# [Exercise requirements]
Please copy out all of the material below line for line, leaving the pictures out of your answer.

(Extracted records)
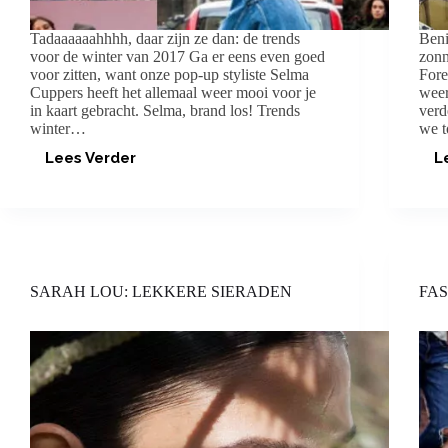
Tadaaaaaahhhh, daar zijn ze dan: de trends
Beni
voor de winter van 2017 Ga er eens even goed
zonn
voor zitten, want onze pop-up styliste Selma
Fore
Cuppers heeft het allemaal weer mooi voor je
weer
in kaart gebracht. Selma, brand los! Trends
verd
winter…
we 
Lees Verder
L
TRENDS
WINTER
2017/
2018
SARAH LOU: LEKKERE SIERADEN
FAS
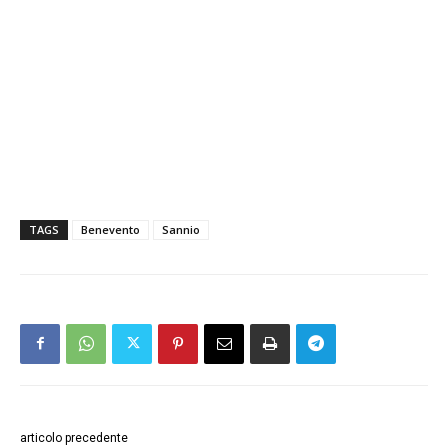
TAGS
Benevento
Sannio
articolo precedente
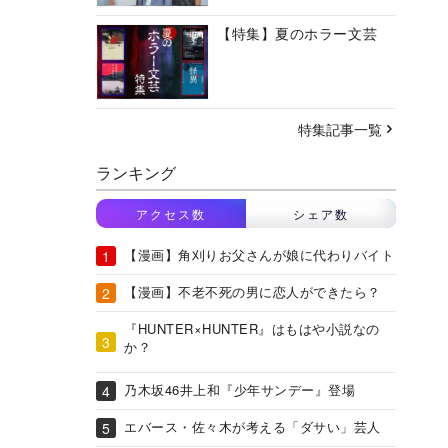
【特集】夏のホラー文芸
特集記事一覧
ランキング
アクセス数
シェア数
【漫画】角刈りお父さんが娘に代わりバイト
【漫画】不老不死の男に恋人ができたら？
『HUNTER×HUNTER』はもはや小説なの
か？
乃木坂46井上和『少年サンデー』登場
エバース・佐々木が考える「ダサい」芸人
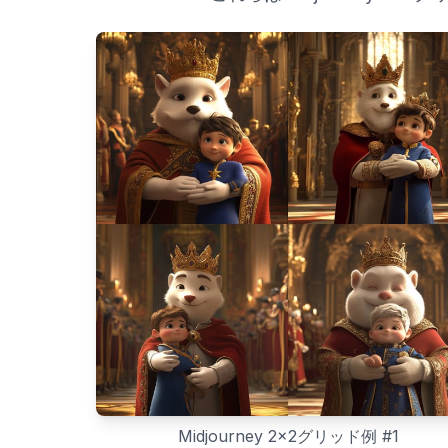
Midjourney 2x2グリッド例
#
1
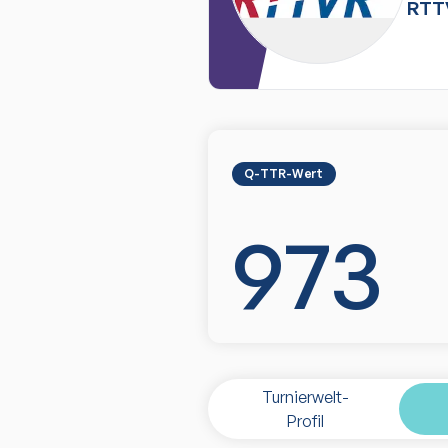
RTT
Q-TTR-Wert
973
Turnierwelt-
Profil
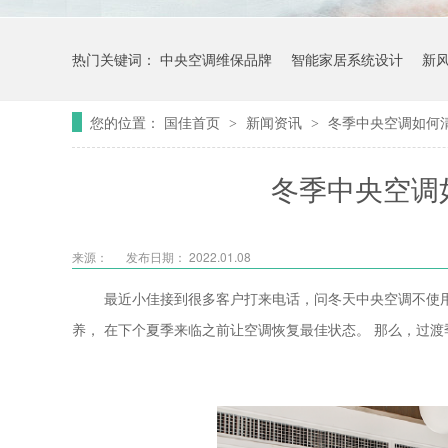
热门关键词：
中央空调维保品牌
智能家居系统设计
新
您的位置：
国佳首页
新闻资讯
冬季中央空调如何
>
>
冬季中央空调
来源：
发布日期： 2022.01.08
最近小佳接到很多客户打来电话，问冬天中央空调不使
养，
在下个夏季来临之前
让空调恢复最佳状态。
那么，过渡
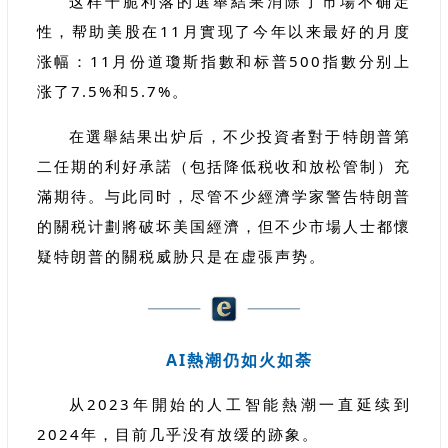
这样干脆利落的選舉結果消除了市場不确定
性，帮助美股在11月實现了今年以来最好的月度
涨幅：11月份道瓊斯指數和标普500指數分别上
涨了7.5%和5.7%。
在選舉結果出炉后，不少投資者對于特朗普第
二任期的利好承諾（包括降低税收和放松管制）充
滿期待。与此同时，尽管不少經濟学家警告特朗普
的關税计劃將破坏美国經濟，但不少市場人士都懷
疑特朗普的關税威胁只是在虚張声势。
AI熱潮仍如火如荼
从2023年開始的人工智能熱潮一直延续到
2024年，目前几乎没有放缓的跡象。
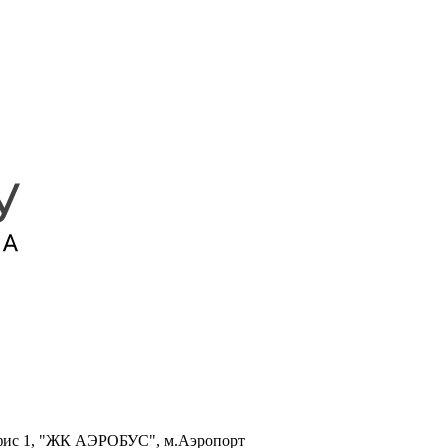
, офис 1, "ЖК АЭРОБУС", м.Аэропорт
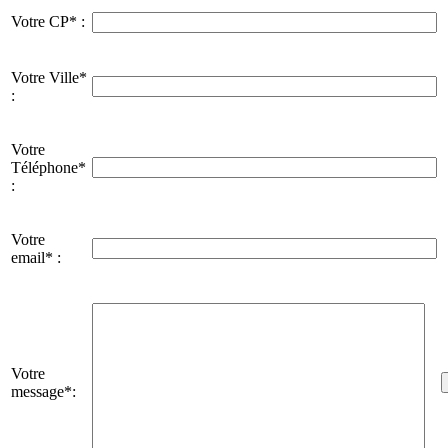
Votre CP* :
Votre Ville*
:
Votre
Téléphone*
:
Votre
email* :
Votre
message*:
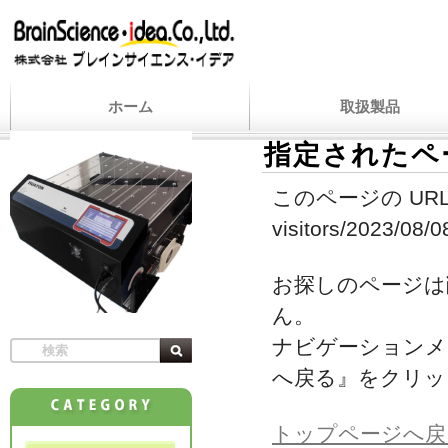
ホーム
取扱製品
指定されたペ
このページの URL
visitors/2023/08/08
お探しのページは
ん。
ナビゲーションメ
へ戻る』をクリッ
トップページへ戻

# [Task solution]
Tadaaaaaahhhh, daar zijn ze dan: de trends
Beni
voor de winter van 2017 Ga er eens even goed
zonn
voor zitten, want onze pop-up styliste Selma
Fore
Cuppers heeft het allemaal weer mooi voor je
weer
in kaart gebracht. Selma, brand los! Trends
verd
winter…
we 
Lees Verder
L
TRENDS
WINTER
2017/
2018
SARAH LOU: LEKKERE SIERADEN
FAS
TAGS
Benevento
Sannio
articolo precedente
【特集】夏のホラー文芸
特集記事一覧
ランキング
アクセス数
シェア数
【漫画】角刈りお父さんが娘に代わりバイト
【漫画】不老不死の男に恋人ができたら？
『HUNTER×HUNTER』はもはや小説なの
か？
乃木坂46井上和『少年サンデー』登場
エバース・佐々木が考える「ダサい」芸人
Midjourney 2x2グリッド例
#
1
RTT
Q-TTR-Wert
973
Turnierwelt-
Profil
热门关键词：
中央空调维保品牌
智能家居系统设计
新
您的位置：
国佳首页
新闻资讯
冬季中央空调如何
>
>
冬季中央空调
来源：
发布日期： 2022.01.08
最近小佳接到很多客户打来电话，问冬天中央空调不使
养，
在下个夏季来临之前
让空调恢复最佳状态。
那么，过渡
这样干脆利落的選舉結果消除了市場不确定
性，帮助美股在11月實现了今年以来最好的月度
涨幅：11月份道瓊斯指數和标普500指數分别上
涨了7.5%和5.7%。
在選舉結果出炉后，不少投資者對于特朗普第
二任期的利好承諾（包括降低税收和放松管制）充
滿期待。与此同时，尽管不少經濟学家警告特朗普
的關税计劃將破坏美国經濟，但不少市場人士都懷
疑特朗普的關税威胁只是在虚張声势。
AI熱潮仍如火如荼
从2023年開始的人工智能熱潮一直延续到
2024年，目前几乎没有放缓的跡象。
, офис 1, "ЖК АЭРОБУС", м.Аэропорт
Votre CP* :
Votre Ville*
:
Votre
Téléphone*
:
Votre
email* :
Votre
message*:
ホーム
取扱製品
指定されたペ
このページの URL
visitors/2023/08/08
お探しのページは
ん。
ナビゲーションメ
へ戻る』をクリッ
トップページへ戻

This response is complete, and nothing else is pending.